Listening to the different sounds, and getting plenty of fresh air is good for the soul. For example, as I type this I can hear the birds chirp, the church bells ring and the wind rustle the tree tops. If feels good to be alive, even though I am working from my computer, I can take a moment to be close to nature.
How much do you walk? I’m sure by now most people know that sitting is the new smoking. I recently heard a survey that said people sit on average up to 15 hours a day! WTF? ( <–where’s the fitness) Most people sleep less than 7 hours a night. So that leaves just a few hours for walking, standing, or moving. That is ludicrous!
Sometimes the gym can feel like an enclosed cage, it’s as though we are animals at a zoo doing the same thing day in and day out. On a beautiful day, when the sun is shining, why get on a treadmill, indoor bike, or pick up weights inside a building? When you can go for a hike, ride a bike, walk, run, even climb and lift rocks and logs outside?
I know I can get in a workout slump and do the same thing day in and day out because it’s habitual, but we need to change our habits, because they are killing us.
We can start by going for walks during our lunch breaks. An evening walk with your spouse after work and a family hike on the weekends. Biking doesnt have to be expensive, you can get a pretty inexpensive bike and take it to work or just around the neighborhood on the weekends. If you have a desk job, see if you can get a stand up desk and set a reminder on your computer to switch positions at least every 20 to 25 minutes. If you can’t do this, then get up and walk a bit every 45 minutes. Do some squats, lunges, walk to your coworkers desk instead of emailing. Get creative with movement. One of my clients sets a timer and does squats one hour, push -ups the next and rotational movements the following hour. She also stopped using the elevator and takes the steps everyday. We can find ways to move more everyday.
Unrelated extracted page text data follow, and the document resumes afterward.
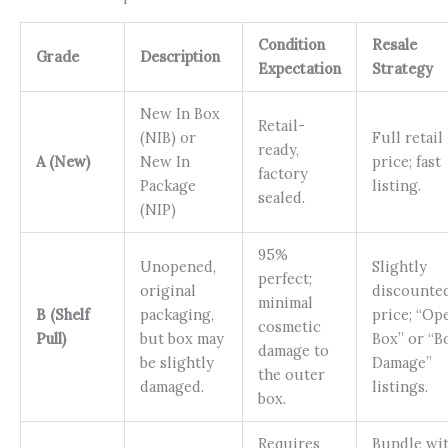
Condition
Resale
Grade
Description
Expectation
Strategy
New In Box
Retail-
(NIB) or
Full retail
ready,
A (New)
New In
price; fast
factory
Package
listing.
sealed.
(NIP)
95%
Unopened,
Slightly
perfect;
original
discounte
minimal
B (Shelf
packaging,
price; “Op
cosmetic
Pull)
but box may
Box” or “B
damage to
be slightly
Damage”
the outer
damaged.
listings.
box.
Requires
Bundle wi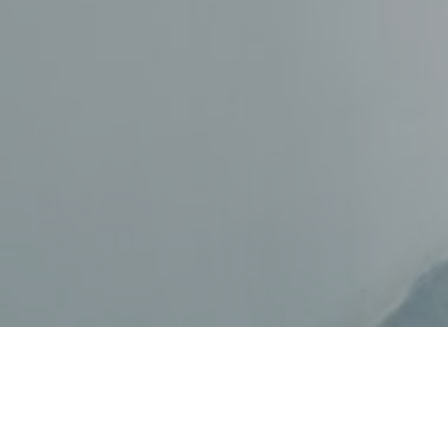
College is not just about partyi
also about, you know, preparing f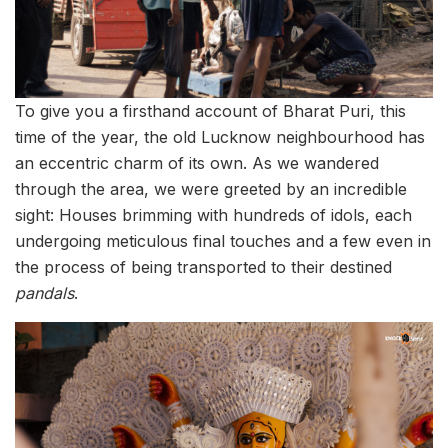
To give you a firsthand account of Bharat Puri, this
time of the year, the old Lucknow neighbourhood has
an eccentric charm of its own. As we wandered
through the area, we were greeted by an incredible
sight: Houses brimming with hundreds of idols, each
undergoing meticulous final touches and a few even in
the process of being transported to their destined
pandals
.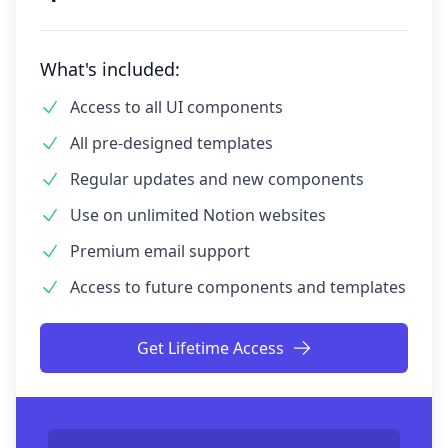
What's
included:
Access to all UI components
All pre-designed templates
Regular updates and new components
Use on unlimited Notion websites
Premium email support
Access to future components and templates
Get Lifetime Access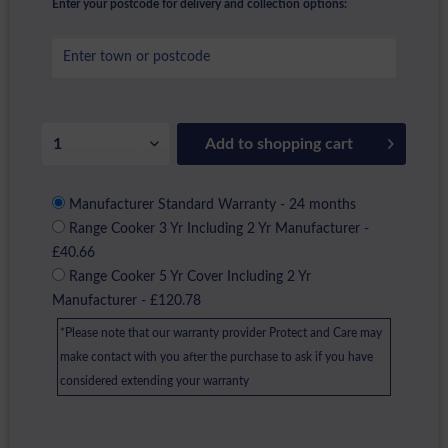
Enter your postcode for delivery and collection options:
Add to
shopping cart
Manufacturer Standard Warranty - 24 months
Range Cooker 3 Yr Including 2 Yr Manufacturer -
£40.66
Range Cooker 5 Yr Cover Including 2 Yr
Manufacturer - £120.78
*Please note that our warranty provider Protect and Care may
make contact with you after the purchase to ask if you have
considered extending your warranty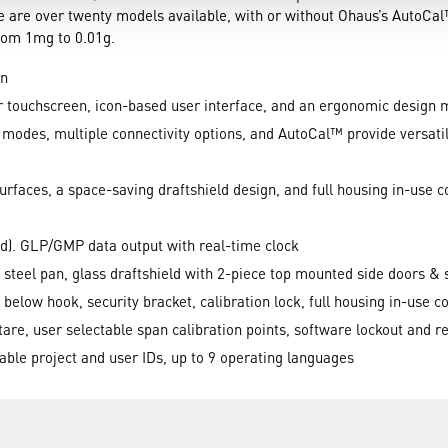
e are over twenty models available, with or without Ohaus’s AutoCa
from 1mg to 0.01g.
on
 touchscreen, icon-based user interface, and an ergonomic design 
odes, multiple connectivity options, and AutoCal™ provide versatility
rfaces, a space-saving draftshield design, and full housing in-use c
d). GLP/GMP data output with real-time clock
 steel pan, glass draftshield with 2-piece top mounted side doors & 
 below hook, security bracket, calibration lock, full housing in-use c
 tare, user selectable span calibration points, software lockout and
nable project and user IDs, up to 9 operating languages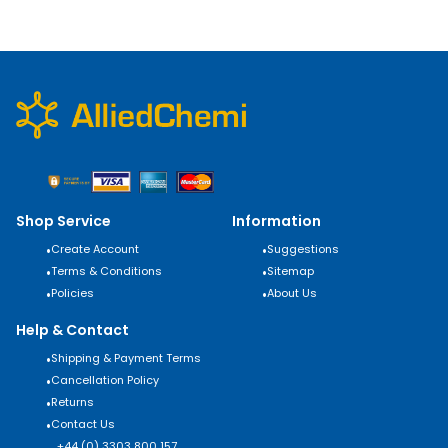
Shop Service
Information
•
Create Account
•
Suggestions
•
Terms & Conditions
•
Sitemap
•
Policies
•
About Us
Help & Contact
•
Shipping & Payment Terms
•
Cancellation Policy
•
Returns
•
Contact Us
+44 (0) 3303 800 157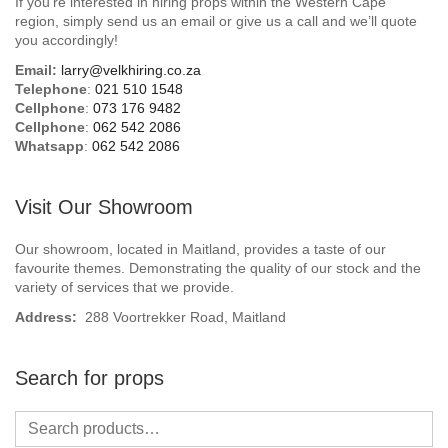
If you’re interested in hiring props within the Western Cape
Beach / Island
region, simply send us an email or give us a call and we’ll quote
you accordingly!
BeerFest / OktoberFest
Email:
larry@velkhiring.co.za
Telephone
:
021 510 1548
Birthday Numbers / Banner
Cellphone
:
073 176 9482
Cellphone
:
062 542 2086
Whatsapp
:
062 542 2086
British / Royalty
Candyland
Visit Our Showroom
Carnival / Circus
Our showroom, located in Maitland, provides a taste of our
favourite themes. Demonstrating the quality of our stock and the
variety of services that we provide.
Casino / Las Vegas
Address:
288 Voortrekker Road, Maitland
Christmas
Search for props
Confetti Cannon / Confetti Machine
Easter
After attending the Ido Portal’s Movement X workshop in Dallas last weekend I have a desire to hang, climb, and go upside down more in my daily movements. (By the way, Abby and I recorded a podcast recently about our exeperience at Ido Portals Movement X workshop. You can listen to it here.) Fun movements, like the ones we used to do as kids and somehow stopped doing when we grew up. It’s not always easy as you get older because we stopped doing them but it’s not impossible to get back into doing those moments. It’s fun and feels good on the body too. I incorporate hanging, squatting, and upside down movements into my warm up or cool down routines. You don’t have to jump right into a handstand, downward dog can be a good place to start. Fun fact: going upside down helps to improve brain function, focus, balance, reduces stress and helps improve joint function. Our balance is maintained via the vestibular system (fluid in the inner ear), as we age and no longer “exercise” this system, it looses functionality and reduces our ability to maintain balance. Upside down movements is a way to exercise this system and reduce the likelihood of loosing your balance and preventing falls as we age.
Look for ways to move more in you day. Get creative with it and have fun. Don’t worry about making the movement perfect, or looking like a goober, just move and play. That’s what movement should be about. Not just exercise and work, but exploring and living.